■ Excerpted records

——————

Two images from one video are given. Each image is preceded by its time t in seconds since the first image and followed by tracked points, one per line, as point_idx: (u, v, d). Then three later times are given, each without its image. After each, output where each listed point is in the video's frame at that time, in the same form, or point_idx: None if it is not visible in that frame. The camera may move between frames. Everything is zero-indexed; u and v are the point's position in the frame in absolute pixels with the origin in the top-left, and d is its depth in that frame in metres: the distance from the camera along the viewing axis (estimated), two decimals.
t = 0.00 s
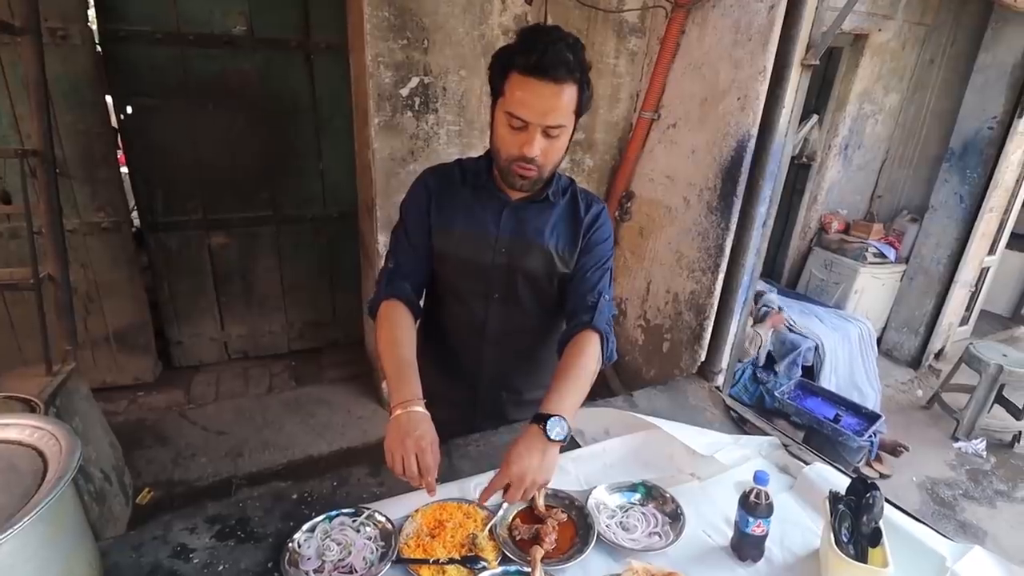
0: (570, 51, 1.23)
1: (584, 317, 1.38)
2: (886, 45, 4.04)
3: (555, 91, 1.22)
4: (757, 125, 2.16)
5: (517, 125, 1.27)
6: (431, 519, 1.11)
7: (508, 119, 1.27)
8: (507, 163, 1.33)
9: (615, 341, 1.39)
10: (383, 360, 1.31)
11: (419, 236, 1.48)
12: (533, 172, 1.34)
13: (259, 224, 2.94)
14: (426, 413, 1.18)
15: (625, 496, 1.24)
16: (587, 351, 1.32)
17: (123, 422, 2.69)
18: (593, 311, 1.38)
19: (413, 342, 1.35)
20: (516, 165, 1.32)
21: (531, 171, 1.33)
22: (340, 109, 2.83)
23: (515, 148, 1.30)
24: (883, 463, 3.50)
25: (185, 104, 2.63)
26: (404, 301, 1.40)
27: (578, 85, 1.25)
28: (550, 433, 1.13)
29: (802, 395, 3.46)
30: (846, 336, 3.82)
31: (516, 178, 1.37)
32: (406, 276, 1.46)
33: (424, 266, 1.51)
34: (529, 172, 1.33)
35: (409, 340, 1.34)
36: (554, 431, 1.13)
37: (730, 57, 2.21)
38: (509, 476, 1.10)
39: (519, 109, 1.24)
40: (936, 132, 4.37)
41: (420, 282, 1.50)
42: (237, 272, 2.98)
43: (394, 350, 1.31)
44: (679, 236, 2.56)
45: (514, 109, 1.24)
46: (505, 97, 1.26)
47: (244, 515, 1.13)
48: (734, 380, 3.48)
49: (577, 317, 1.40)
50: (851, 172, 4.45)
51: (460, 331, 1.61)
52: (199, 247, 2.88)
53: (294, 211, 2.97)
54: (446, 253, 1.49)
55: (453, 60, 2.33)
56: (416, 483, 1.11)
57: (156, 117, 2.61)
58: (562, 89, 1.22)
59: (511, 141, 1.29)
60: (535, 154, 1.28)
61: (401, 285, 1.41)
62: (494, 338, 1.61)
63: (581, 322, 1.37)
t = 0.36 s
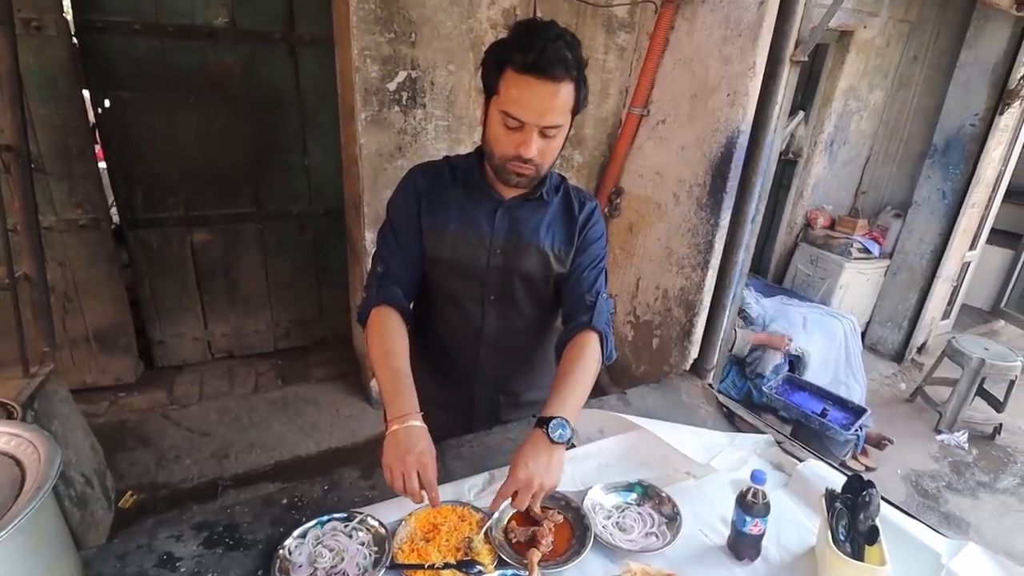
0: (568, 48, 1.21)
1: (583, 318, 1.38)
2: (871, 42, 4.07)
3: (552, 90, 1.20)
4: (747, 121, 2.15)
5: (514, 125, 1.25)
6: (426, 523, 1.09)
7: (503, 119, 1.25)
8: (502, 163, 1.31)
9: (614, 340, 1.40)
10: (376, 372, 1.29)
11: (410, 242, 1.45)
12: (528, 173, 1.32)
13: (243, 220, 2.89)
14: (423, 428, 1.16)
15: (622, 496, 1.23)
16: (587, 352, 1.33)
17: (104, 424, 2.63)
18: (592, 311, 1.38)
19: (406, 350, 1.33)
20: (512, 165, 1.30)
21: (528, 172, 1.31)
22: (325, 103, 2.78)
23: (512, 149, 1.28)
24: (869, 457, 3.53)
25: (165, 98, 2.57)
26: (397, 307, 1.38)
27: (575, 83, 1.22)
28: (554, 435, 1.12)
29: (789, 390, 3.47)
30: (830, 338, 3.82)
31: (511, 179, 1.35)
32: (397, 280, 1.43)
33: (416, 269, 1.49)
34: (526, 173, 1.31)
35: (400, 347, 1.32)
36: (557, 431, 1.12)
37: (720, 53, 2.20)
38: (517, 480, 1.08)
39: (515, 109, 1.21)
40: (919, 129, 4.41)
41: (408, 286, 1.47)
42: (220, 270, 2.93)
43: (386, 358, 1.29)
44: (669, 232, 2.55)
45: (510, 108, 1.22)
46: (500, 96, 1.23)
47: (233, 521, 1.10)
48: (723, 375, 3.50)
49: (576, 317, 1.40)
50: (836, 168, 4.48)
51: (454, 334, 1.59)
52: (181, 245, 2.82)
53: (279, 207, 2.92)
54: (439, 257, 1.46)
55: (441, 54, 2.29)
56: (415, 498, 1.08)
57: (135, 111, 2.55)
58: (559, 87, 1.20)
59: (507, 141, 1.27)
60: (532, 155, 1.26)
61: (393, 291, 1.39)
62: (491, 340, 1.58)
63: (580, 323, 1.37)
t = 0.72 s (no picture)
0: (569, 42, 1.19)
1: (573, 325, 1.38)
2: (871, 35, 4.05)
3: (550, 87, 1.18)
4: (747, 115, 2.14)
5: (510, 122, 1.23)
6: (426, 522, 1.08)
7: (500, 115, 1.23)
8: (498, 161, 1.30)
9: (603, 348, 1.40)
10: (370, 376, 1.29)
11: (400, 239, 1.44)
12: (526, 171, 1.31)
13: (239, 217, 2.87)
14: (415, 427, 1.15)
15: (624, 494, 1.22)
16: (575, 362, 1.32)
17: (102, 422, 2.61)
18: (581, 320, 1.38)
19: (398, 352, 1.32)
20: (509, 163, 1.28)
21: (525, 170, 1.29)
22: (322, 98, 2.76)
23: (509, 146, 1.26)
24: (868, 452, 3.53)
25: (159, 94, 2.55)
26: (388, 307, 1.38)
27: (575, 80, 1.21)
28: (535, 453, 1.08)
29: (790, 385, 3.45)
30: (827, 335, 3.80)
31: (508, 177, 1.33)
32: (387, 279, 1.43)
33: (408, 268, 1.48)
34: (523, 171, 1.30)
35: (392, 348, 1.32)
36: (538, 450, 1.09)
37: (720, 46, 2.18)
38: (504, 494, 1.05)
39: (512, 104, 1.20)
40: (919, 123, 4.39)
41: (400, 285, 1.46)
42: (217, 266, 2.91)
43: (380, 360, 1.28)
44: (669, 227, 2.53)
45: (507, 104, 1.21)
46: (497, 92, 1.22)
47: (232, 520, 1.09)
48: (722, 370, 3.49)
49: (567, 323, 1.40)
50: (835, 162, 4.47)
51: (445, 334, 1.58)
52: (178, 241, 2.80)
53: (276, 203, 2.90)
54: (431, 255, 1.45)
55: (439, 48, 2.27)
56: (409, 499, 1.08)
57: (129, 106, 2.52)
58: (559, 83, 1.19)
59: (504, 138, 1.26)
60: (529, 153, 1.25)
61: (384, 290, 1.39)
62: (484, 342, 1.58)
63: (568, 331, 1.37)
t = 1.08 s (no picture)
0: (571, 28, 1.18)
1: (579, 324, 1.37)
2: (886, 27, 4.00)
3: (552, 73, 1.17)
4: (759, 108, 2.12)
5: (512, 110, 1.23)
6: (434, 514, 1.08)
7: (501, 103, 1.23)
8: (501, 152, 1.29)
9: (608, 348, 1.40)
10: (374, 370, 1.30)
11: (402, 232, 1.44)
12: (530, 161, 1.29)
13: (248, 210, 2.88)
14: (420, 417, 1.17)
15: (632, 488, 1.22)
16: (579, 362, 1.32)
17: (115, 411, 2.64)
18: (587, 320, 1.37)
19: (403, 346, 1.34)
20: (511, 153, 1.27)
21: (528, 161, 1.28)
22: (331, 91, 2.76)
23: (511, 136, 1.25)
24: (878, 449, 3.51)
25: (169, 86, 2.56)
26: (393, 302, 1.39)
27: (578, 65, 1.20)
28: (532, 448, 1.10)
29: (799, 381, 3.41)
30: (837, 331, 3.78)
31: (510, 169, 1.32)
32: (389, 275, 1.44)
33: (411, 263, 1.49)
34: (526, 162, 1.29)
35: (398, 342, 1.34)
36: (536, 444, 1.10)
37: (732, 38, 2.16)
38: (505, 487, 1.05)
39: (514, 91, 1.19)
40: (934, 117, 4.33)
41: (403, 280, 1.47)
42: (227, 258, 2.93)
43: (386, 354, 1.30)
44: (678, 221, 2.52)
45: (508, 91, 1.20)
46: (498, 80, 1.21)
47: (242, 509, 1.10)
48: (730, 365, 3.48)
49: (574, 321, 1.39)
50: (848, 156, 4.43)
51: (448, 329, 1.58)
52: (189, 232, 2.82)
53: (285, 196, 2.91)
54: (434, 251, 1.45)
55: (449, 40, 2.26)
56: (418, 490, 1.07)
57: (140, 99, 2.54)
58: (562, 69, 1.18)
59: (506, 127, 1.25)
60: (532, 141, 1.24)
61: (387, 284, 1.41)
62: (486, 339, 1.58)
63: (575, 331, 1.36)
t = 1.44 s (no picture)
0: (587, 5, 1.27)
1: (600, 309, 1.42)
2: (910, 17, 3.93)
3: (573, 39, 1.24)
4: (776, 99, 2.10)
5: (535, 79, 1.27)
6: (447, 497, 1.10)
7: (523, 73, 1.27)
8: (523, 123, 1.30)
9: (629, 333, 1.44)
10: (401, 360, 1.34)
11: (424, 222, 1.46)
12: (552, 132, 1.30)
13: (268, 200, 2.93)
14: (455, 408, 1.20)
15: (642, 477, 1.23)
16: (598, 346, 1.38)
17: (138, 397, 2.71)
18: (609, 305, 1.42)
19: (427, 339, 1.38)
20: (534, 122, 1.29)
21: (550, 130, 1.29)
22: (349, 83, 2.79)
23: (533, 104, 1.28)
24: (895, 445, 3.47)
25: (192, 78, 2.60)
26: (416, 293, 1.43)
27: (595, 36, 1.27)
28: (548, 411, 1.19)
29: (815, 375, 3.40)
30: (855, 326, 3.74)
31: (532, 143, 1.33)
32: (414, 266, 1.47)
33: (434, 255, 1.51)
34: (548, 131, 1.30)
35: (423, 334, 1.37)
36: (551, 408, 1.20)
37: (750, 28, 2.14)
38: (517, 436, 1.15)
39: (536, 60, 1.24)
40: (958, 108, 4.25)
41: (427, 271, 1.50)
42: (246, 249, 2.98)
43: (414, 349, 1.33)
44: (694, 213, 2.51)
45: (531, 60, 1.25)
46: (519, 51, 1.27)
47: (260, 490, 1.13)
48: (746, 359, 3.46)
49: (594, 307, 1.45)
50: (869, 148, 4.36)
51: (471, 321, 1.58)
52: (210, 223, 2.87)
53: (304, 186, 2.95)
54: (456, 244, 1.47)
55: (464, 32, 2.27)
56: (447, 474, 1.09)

——————

■ Task to complete
Look back at the data above, then output exactly the lines from the line holding "34: (529, 172, 1.33)" up to and including the line holding "3: (552, 90, 1.20)". Leave out the pictures.

■ Expected output
34: (529, 172, 1.33)
35: (409, 340, 1.34)
36: (554, 431, 1.13)
37: (730, 57, 2.21)
38: (509, 476, 1.10)
39: (519, 109, 1.24)
40: (936, 132, 4.37)
41: (420, 282, 1.50)
42: (237, 272, 2.98)
43: (394, 350, 1.31)
44: (679, 236, 2.56)
45: (514, 109, 1.24)
46: (505, 97, 1.26)
47: (244, 515, 1.13)
48: (734, 380, 3.48)
49: (577, 317, 1.40)
50: (851, 172, 4.45)
51: (460, 331, 1.61)
52: (199, 247, 2.88)
53: (294, 211, 2.97)
54: (446, 253, 1.49)
55: (453, 60, 2.33)
56: (416, 483, 1.11)
57: (156, 117, 2.61)
58: (562, 89, 1.22)
59: (511, 141, 1.29)
60: (535, 154, 1.28)
61: (401, 285, 1.41)
62: (494, 338, 1.61)
63: (581, 322, 1.37)
t = 0.36 s
0: (568, 48, 1.21)
1: (583, 318, 1.38)
2: (871, 42, 4.07)
3: (552, 90, 1.20)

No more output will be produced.